CMS Medicare Physician Fee Schedule Could Benefit Docs

However, proposed implementation of sustainable growth rate formula threatens primary care

TUESDAY, July 16 (HealthDay News) -- The Centers for Medicare and Medicaid Services has released the 2014 proposed Medicare physician fee schedule, which could help create a more equitable payment system by adjusting misvalued codes and proposing new complex management codes, according to a report published by American Academy of Family Physicians.

The proposals for adjusting misvalued codes could result in an estimated 1 percent overall payment increase for family physicians as a result of an up to 3 percent increase in payment rates for evaluation and management services.

However, the sustainable growth rate (SGR) formula, which calls for a 24.4 percent reduction in the Medicare physician payment rate on Jan. 1, 2014, threatens any increase for primary care.

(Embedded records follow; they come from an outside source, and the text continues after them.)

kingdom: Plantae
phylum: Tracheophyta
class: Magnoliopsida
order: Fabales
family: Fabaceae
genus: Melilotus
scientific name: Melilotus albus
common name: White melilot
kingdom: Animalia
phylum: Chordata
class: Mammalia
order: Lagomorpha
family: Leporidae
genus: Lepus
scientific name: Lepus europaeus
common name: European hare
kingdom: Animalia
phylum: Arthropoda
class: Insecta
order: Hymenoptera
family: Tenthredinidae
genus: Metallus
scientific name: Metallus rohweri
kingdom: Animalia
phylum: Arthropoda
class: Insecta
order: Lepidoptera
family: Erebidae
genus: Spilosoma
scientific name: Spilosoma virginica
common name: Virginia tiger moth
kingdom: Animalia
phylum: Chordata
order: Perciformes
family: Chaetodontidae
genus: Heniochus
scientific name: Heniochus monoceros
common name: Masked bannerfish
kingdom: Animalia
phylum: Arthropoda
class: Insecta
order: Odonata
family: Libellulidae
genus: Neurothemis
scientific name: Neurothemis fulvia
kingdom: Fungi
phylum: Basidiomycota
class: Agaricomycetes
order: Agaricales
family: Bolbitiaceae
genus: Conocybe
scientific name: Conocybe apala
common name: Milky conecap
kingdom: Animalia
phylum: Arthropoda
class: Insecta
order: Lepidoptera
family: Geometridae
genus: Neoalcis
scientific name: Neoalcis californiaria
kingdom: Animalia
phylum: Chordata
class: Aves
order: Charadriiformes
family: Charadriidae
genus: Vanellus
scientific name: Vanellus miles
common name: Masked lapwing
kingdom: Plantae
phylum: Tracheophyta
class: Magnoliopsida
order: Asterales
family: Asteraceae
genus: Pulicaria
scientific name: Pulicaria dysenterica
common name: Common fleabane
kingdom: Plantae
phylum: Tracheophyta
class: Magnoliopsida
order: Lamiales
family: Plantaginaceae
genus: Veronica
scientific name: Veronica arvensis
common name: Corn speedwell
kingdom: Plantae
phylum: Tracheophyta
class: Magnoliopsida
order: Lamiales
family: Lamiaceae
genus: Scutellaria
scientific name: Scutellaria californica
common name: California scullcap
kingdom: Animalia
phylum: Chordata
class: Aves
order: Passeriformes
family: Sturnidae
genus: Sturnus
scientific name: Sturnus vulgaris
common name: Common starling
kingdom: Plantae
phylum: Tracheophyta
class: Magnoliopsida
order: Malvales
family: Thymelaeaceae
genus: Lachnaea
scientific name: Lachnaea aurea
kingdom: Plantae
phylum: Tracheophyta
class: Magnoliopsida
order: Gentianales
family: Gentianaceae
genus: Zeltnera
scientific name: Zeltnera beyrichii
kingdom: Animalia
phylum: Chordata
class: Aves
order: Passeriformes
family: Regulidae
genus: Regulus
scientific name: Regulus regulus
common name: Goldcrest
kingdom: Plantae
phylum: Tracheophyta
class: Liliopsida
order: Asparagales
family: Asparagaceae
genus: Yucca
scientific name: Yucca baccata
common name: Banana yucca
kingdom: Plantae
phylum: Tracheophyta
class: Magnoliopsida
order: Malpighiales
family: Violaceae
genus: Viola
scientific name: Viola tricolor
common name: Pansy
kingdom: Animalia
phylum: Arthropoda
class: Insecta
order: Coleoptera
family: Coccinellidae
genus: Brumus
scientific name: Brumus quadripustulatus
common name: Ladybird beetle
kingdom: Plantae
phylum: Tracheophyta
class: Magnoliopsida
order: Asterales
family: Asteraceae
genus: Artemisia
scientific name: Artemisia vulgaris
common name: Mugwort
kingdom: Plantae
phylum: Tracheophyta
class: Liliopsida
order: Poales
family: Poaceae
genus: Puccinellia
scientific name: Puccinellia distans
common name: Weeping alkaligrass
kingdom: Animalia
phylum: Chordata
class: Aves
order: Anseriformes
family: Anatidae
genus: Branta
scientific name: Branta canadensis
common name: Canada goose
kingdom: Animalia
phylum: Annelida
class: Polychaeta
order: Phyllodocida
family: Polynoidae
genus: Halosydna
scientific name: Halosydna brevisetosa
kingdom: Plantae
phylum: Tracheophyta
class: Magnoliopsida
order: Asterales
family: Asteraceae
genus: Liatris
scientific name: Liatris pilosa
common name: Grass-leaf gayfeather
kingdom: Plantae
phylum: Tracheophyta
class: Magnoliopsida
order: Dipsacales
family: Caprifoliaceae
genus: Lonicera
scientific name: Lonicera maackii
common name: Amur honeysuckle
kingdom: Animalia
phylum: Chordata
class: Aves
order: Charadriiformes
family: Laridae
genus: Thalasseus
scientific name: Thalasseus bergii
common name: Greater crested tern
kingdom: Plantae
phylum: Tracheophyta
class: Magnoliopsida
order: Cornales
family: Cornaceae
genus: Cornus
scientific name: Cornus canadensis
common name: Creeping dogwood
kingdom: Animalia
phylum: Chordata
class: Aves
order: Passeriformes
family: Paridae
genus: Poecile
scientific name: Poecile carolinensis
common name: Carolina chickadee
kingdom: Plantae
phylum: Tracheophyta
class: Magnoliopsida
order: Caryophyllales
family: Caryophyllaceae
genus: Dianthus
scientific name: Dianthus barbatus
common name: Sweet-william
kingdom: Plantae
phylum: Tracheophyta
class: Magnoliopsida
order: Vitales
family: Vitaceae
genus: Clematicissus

If enacted, the SGR reduction would cost an average family physician $89,763 in revenues. Congress has been urged to pass a bipartisan bill repealing the SGR and to establish mechanisms to better reward primary care and encourage innovative payment models.

"If Congress fails to avert this disastrous pay cut before 2014, family physicians once again will be forced to choose between caring for Medicare beneficiaries at a significant financial loss or ending their participation in Medicare," said Jeff Cain, M.D., president of the American Academy of Family Physicians, according to their news story. "No small business can sustain itself in the face of such drastic revenue reductions."